We just need to answer in which case it might be evaluated to null:
- Given no field from the left side part of
NOT-INisnull:- no results from the subquery make any clause like
(a <> a1 or b <> b1 or c <> c1)returnfalse(means no top-level short-circuit), no partial fields eq match at all. - at least one of the fields of subquery results is
null
- no results from the subquery make any clause like
- Given all fields from the left side part of
NOT-INisnull, then the results must benull - Given some fields of the left side part are
nulland the other fields of the left part are notnull:- no results from the subquery make any clause like
(a <> a1 or b <> b1 or c <> c1)returnfalse(means no top-level short-circuit), no partial fields eq match at all. - meanwhile, at least one clause does not short-circuit for
OR: all non-null fields of the left part have eq match.

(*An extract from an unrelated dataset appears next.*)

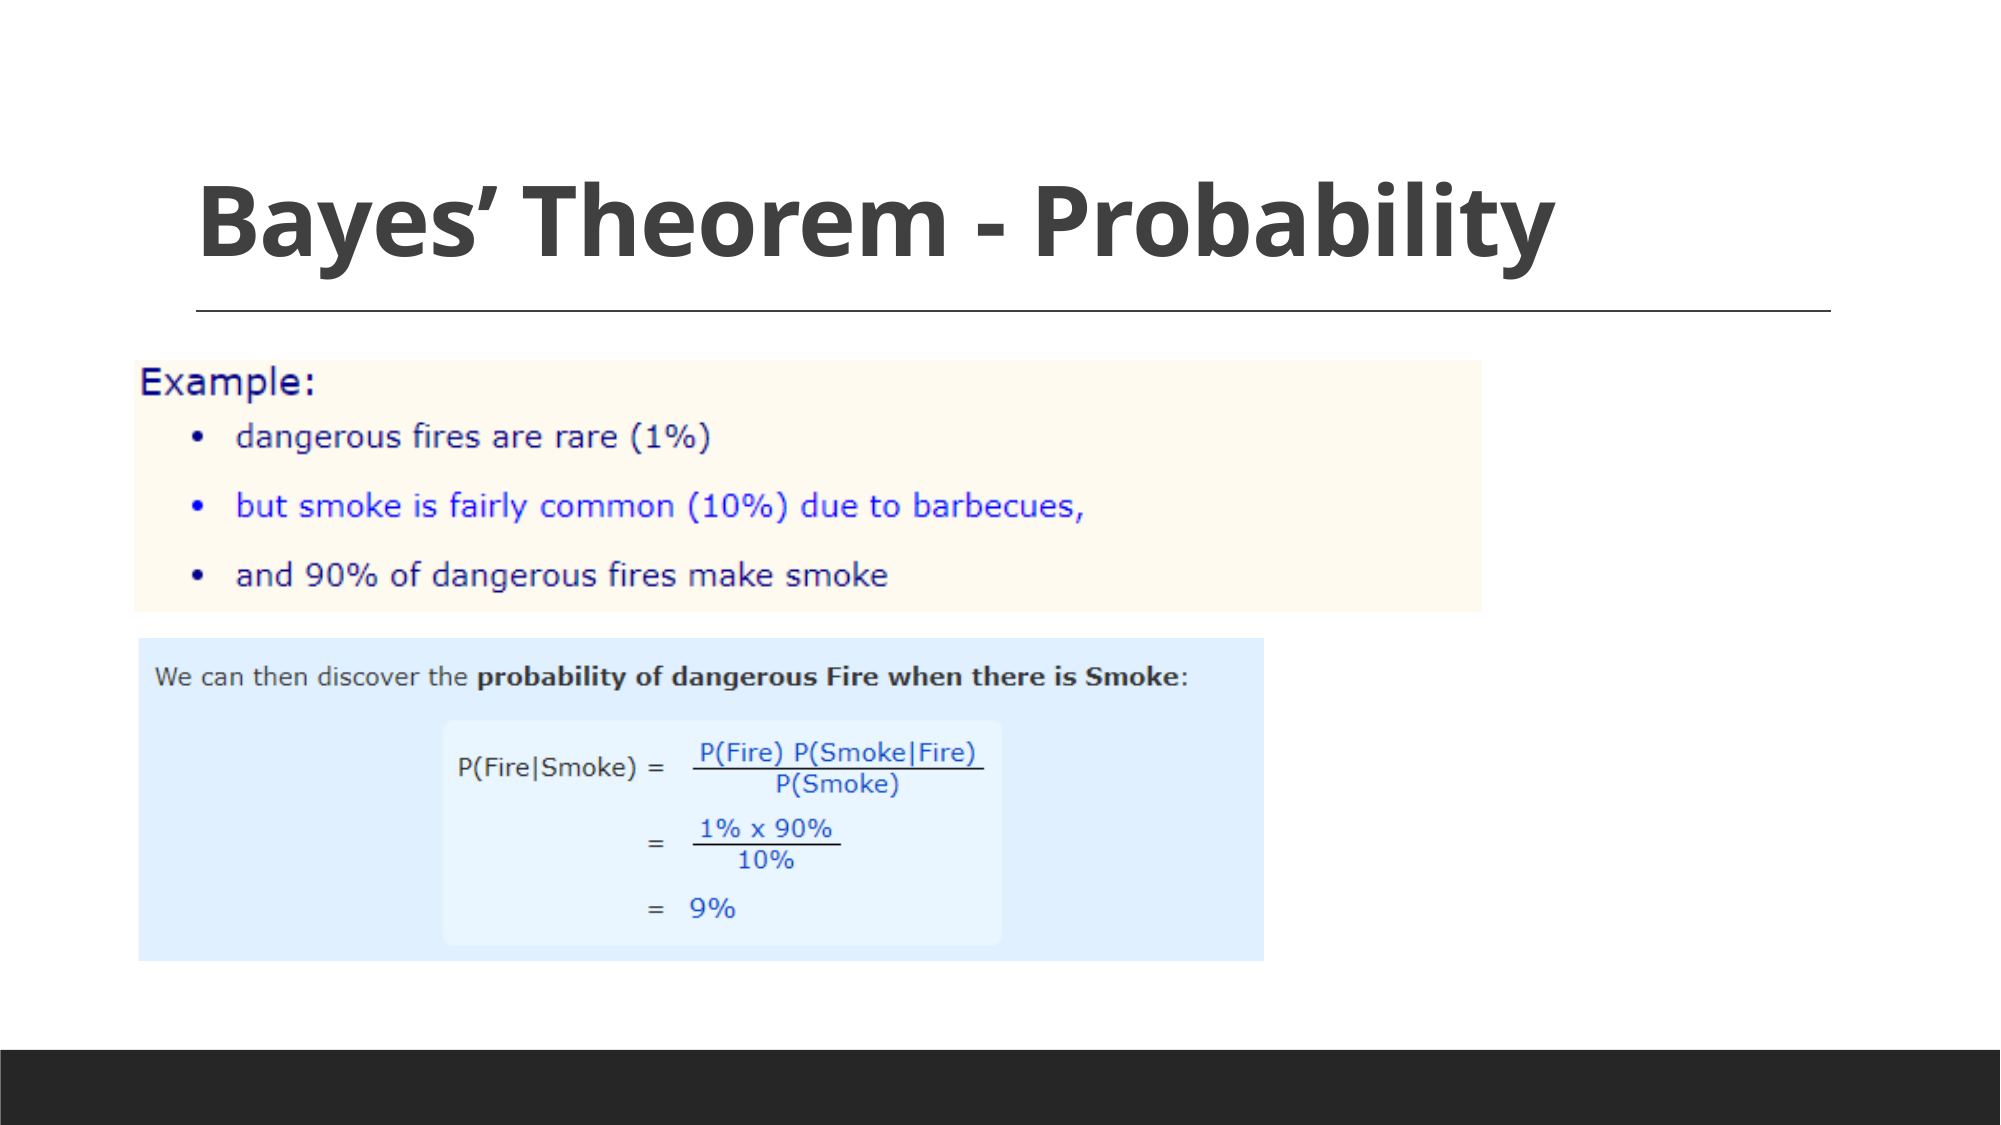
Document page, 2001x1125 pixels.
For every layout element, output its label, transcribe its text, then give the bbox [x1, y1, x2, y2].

picture [133, 359, 1483, 613]
title Bayes’ Theorem - Probability [180, 47, 1830, 285]
picture [133, 637, 1265, 961]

- no results from the subquery make any clause like

Postgres Plan and Executor for NOT-IN
Postgreds planner does not choose to pull up such kinds of SubLink, not pull-up-ed sublinks will be created as SubPlan to evaluate, based on the configuration of memory limit and some other conditions, Postgres might choose HashSubPlan, look at the code at subselect.c:build_subplan:
/*
* We can't convert subplans of ALL_SUBLINK or ANY_SUBLINK types to
* initPlans, even when they are uncorrelated or undirect correlated,
* because we need to scan the output of the subplan for each outer
* tuple. But if it's a not-direct-correlated IN (= ANY) test, we
* might be able to use a hashtable to avoid comparing all the tuples.
*/
if (subLinkType == ANY_SUBLINK &&
splan->parParam == NIL &&
subplan_is_hashable(plan) &&
testexpr_is_hashable(splan->testexpr, splan->paramIds))

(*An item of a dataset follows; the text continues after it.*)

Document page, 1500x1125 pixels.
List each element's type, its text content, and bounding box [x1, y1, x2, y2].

splan->useHashTable = true;
We focus on hash subplan way here:
gpadmin=# explain (costs off, verbose)
gpadmin-# select * from t1 where (a,b,c) not in (select a,b,c from t2);
QUERY PLAN
------------------------------------
Seq Scan on public.t1
Output: t1.a, t1.b, t1.c
Filter: (NOT (hashed SubPlan 1))
SubPlan 1
-> Seq Scan on public.t2
Output: t2.a, t2.b, t2.c
Next lets go through the executor code of nodeSubplan.c:ExecHashSubPlan. The 1st step is to build a hashtable, in order to handle null result from subquery, it will create two hash tables (in most cases):
// code piece from nodeSubplan.c:buildSubPlanHash
/*
* If result contains any nulls, store separately or not at all.
*/
if (slotNoNulls(slot))
{
(void) LookupTupleHashEntry(node->hashtable, slot, &isnew, NULL);
node->havehashrows = true;
}
else if (node->hashnulls)
{
(void) LookupTupleHashEntry(node->hashnulls, slot, &isnew, NULL);
node->havenullrows = true;
}
null values cannot use = operator to compare. Thus if a tuple from the subquery contains any fileds that are null, it cannot be found via hash method. The executor puts them into another data structure node->hashnull and only uses the function findPartialMatch to access it.

After hash tables are built, to evaluate the HashSubPlan, the 1st thing is to test empty or not:
/*
* The result for an empty subplan is always FALSE; no need to evaluate
* lefthand side.
*/
*isNull = false;
if (!node->havehashrows && !node->havenullrows)
return BoolGetDatum(false);
Then handle the case that all fields of the left part slot are non-null:
if (slotNoNulls(slot))
{
if (node->havehashrows &&
FindTupleHashEntry(node->hashtable,
slot,
node->cur_eq_comp,
node->lhs_hash_funcs) != NULL)
{
ExecClearTuple(slot);
return BoolGetDatum(true);
}
if (node->havenullrows &&
findPartialMatch(node->hashnulls, slot, node->cur_eq_funcs))
{
ExecClearTuple(slot);
*isNull = true;
return BoolGetDatum(false);
}
ExecClearTuple(slot);
return BoolGetDatum(false);
}
The above shows the only case the HashSubPlan might return true: find an exact match in the non-null hash table. This is the only way that return true. When leaving this piece of code, anyway it must return false, all jobs are for null setting.
Given left part slot is non-null, and we don’t find an exact match tuple from non-null hash table, then we need to use findPartialMatch to see if the whole result is null or not. NOTE: this function is doing whole hash table scan. If it cannot reject (not short-circulted) then it is called partial matched and the result will be null.
For left part slot also contains some nulls, the analysis stage is almost the same.